By Jessica Ryan
Insect droppings, commonly known as insect frass, may seem useless and downright disgusting, but scientists found that this waste can improve soil health when added as a fertilizer in farming.
Insect frass is a mixture of excreta, feed, and molted skins. These droppings are a by-product of farming insects like yellow mealworms, banded crickets, and black soldier flies. Farmers raise and breed insects, also known as "mini-livestock," to be an alternative protein source for animals and be a more sustainable practice in agriculture.
Insect frass may also be used as fertilizer. Previous studies by this team led by the United States Department of Agriculture (USDA)'s Agricultural Research Service (ARS) show insect frass can have higher carbon and nitrogen content than fossil fuel-based fertilizers and fewer pathogens than other animal manures.
These researchers, along with collaborators from the University of Arkansas System Division of Agriculture, also studied insect frass' potential as an organic fertilizer source when used as a soil amendment in farming. The study is published in the journal Scientific Reports.

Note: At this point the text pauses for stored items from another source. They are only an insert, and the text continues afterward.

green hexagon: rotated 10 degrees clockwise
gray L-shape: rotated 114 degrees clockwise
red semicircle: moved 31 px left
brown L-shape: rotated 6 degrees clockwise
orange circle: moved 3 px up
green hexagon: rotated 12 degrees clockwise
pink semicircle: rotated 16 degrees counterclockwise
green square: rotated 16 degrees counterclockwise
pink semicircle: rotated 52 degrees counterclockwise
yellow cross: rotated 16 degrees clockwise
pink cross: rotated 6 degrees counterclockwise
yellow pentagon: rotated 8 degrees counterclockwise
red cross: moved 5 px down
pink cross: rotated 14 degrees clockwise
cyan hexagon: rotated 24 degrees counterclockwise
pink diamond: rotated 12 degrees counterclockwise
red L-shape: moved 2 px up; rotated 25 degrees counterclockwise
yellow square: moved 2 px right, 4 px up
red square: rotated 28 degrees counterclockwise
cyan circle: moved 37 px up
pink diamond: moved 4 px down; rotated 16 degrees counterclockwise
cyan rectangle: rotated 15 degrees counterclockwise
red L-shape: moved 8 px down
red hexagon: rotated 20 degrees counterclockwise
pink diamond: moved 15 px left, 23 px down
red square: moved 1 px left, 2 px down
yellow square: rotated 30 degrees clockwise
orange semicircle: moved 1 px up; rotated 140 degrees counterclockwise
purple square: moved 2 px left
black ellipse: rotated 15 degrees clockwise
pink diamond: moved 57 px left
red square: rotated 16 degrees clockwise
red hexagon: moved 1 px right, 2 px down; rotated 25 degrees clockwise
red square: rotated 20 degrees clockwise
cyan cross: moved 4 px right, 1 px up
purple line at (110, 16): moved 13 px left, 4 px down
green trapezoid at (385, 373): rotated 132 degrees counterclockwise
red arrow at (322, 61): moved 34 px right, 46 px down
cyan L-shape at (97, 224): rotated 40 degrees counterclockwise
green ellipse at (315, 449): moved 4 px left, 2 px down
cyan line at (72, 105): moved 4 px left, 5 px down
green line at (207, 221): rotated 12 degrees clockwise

In a two-year field study, researchers found that frass from yellow mealworm increased the amount of carbon by two times and nitrogen by three times in soils than other sources like poultry litter and ammonium nitrate. Furthermore, soils with frass addition produced crop yields and carbon dioxide emission rates similar to soils amended with poultry litter and ammonium nitrate.
"Insect frass substantially improved soil fertility which showed its ability to be used as an alternative to inorganic fertilizers," Amanda Ashworth, a soil scientist at the ARS Poultry Production and Product Safety Research Unit in Fayetteville, Arkansas, said.